Give back an exact copy of the lines in the records below, from the line that has "thumb cmc: (166, 200)" through the line that has "thumb ip: (220, 215)", and nothing besides.

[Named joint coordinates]
● ● ●
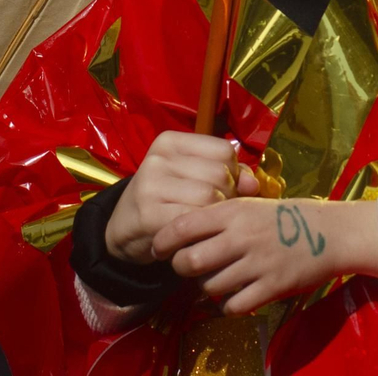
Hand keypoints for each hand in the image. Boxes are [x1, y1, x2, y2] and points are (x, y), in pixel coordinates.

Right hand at [105, 131, 259, 264]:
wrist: (123, 229)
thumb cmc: (166, 200)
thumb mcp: (192, 178)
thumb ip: (227, 175)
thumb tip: (253, 185)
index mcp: (170, 141)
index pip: (224, 151)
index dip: (233, 174)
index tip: (220, 189)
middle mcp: (158, 158)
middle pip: (220, 175)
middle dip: (226, 197)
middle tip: (212, 212)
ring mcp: (150, 184)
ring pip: (210, 197)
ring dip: (214, 216)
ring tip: (203, 223)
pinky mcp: (148, 213)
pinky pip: (193, 220)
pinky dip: (200, 231)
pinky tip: (194, 236)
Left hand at [153, 198, 377, 315]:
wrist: (331, 233)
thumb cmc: (286, 217)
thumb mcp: (251, 204)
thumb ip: (220, 215)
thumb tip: (182, 228)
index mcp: (234, 211)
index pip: (183, 225)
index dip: (163, 240)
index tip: (159, 249)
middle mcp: (241, 236)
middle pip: (189, 261)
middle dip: (181, 268)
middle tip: (188, 267)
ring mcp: (256, 263)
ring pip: (209, 286)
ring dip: (207, 288)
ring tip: (217, 280)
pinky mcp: (271, 287)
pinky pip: (233, 306)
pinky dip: (228, 306)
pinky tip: (235, 297)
● ● ●
• [Output of the task]:
thumb cmc: (166, 200)
thumb mcp: (192, 178)
thumb ip: (227, 175)
thumb tip: (253, 185)
index mcp: (170, 141)
index pip: (224, 151)
index dip: (233, 174)
index tip: (220, 189)
middle mcp: (158, 158)
middle pip: (220, 175)
middle dip: (226, 197)
middle tip: (212, 212)
ring mcp: (150, 184)
ring pip: (210, 197)
ring dip: (214, 216)
ring tip: (203, 223)
pinky mcp: (148, 213)
pinky pip: (193, 220)
pinky dip: (200, 231)
pinky tip: (194, 236)
Left hand at [153, 198, 377, 315]:
wrist: (331, 233)
thumb cmc: (286, 217)
thumb mcp: (251, 204)
thumb ip: (220, 215)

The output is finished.